*What to produce*. Make an exact copy of the records, dropping all pictures.

*Material provided*.
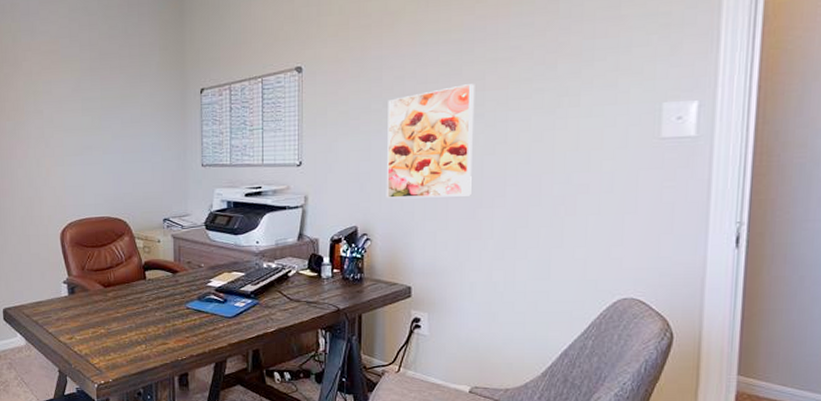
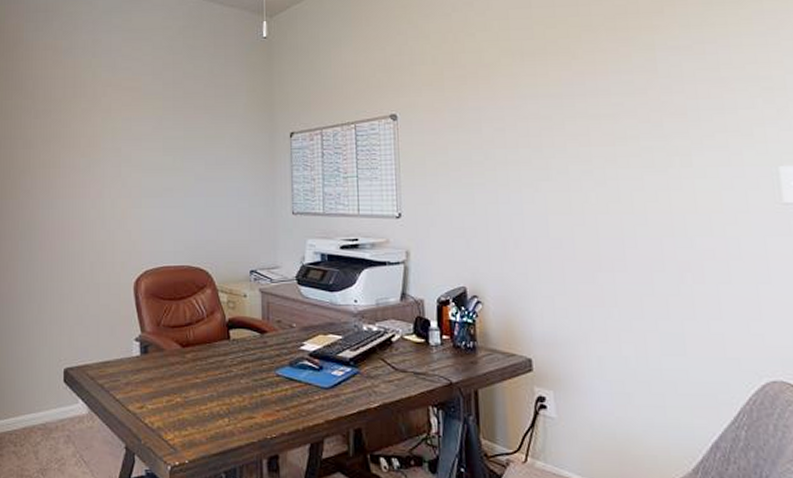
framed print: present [386,84,475,198] -> none [489,139,588,258]

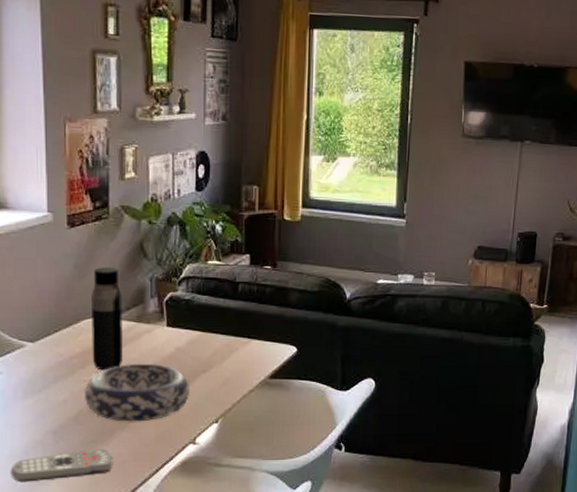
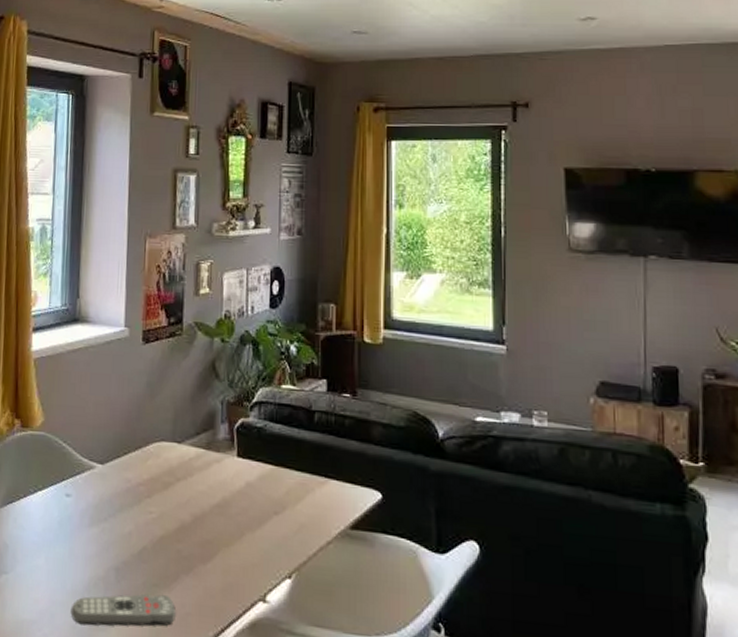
decorative bowl: present [85,363,191,422] -> none [150,497,261,567]
water bottle: present [91,267,123,371] -> none [159,387,193,503]

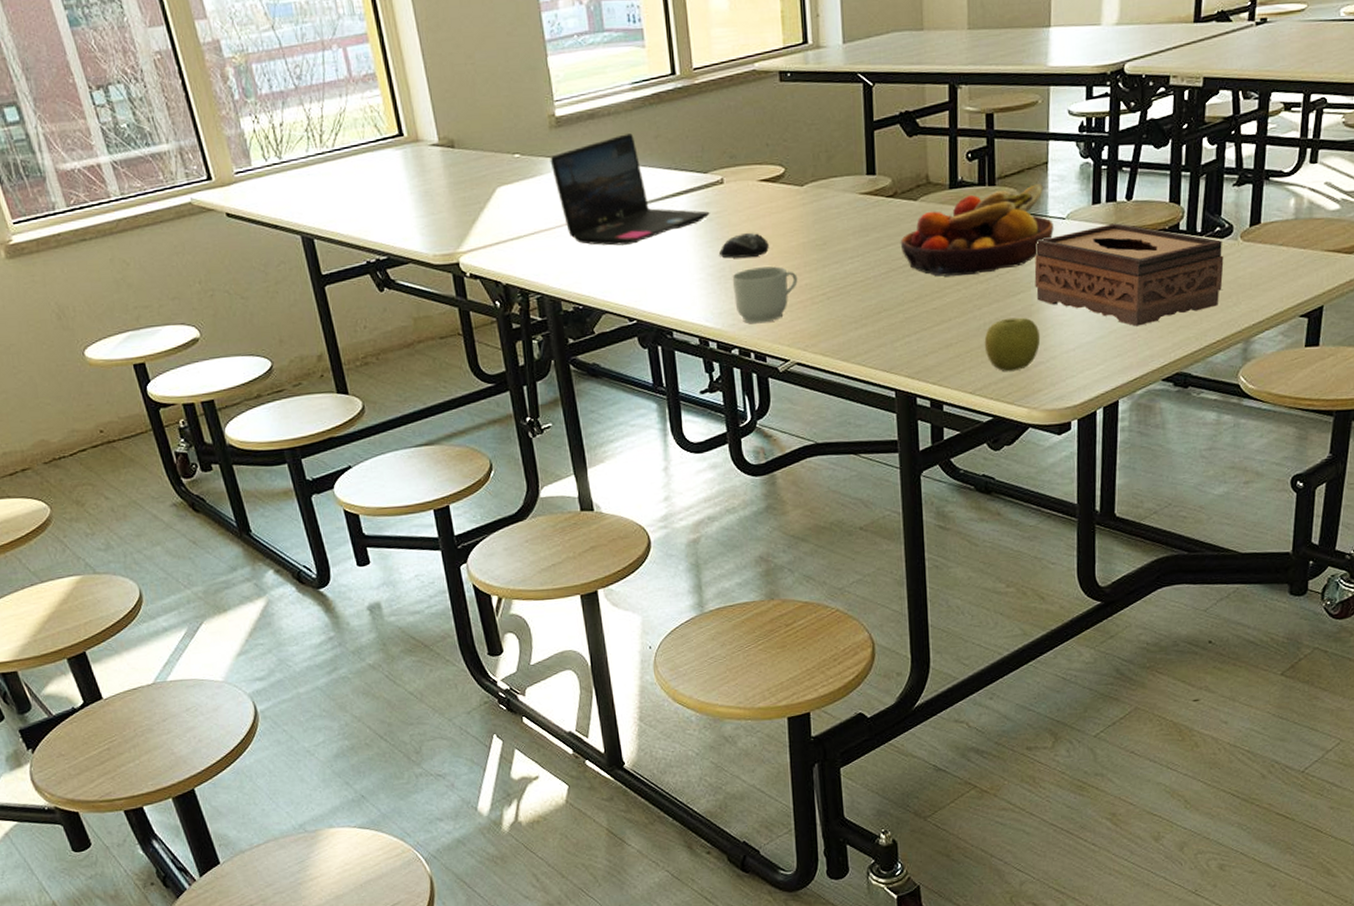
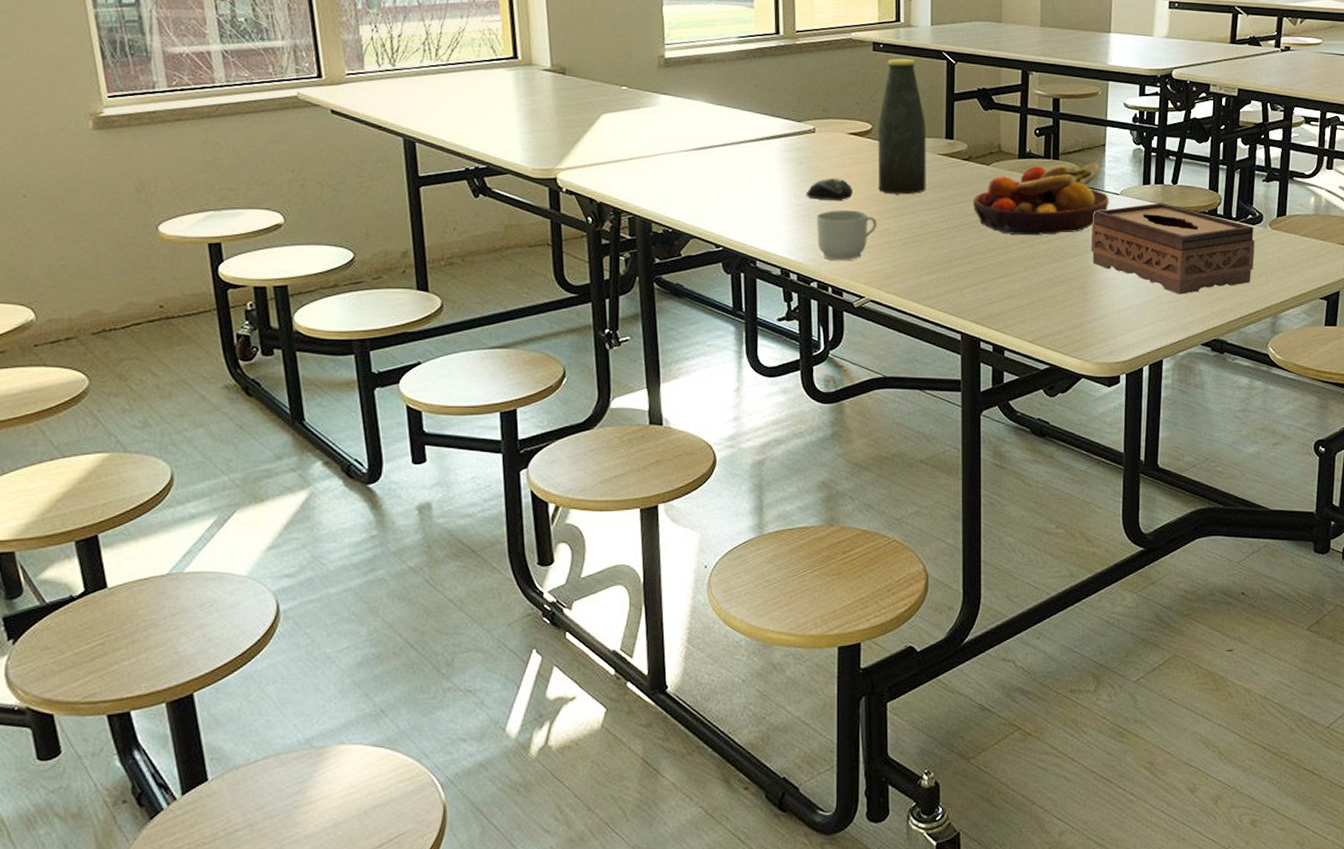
laptop: present [550,133,710,246] -> none [655,80,801,178]
bottle: none [791,86,849,245] -> present [878,58,927,195]
apple: present [984,317,1041,372] -> none [1044,277,1095,326]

*Written solution*.
framed print: present [386,84,475,198] -> none [489,139,588,258]

decorative bowl: present [85,363,191,422] -> none [150,497,261,567]
water bottle: present [91,267,123,371] -> none [159,387,193,503]

laptop: present [550,133,710,246] -> none [655,80,801,178]
bottle: none [791,86,849,245] -> present [878,58,927,195]
apple: present [984,317,1041,372] -> none [1044,277,1095,326]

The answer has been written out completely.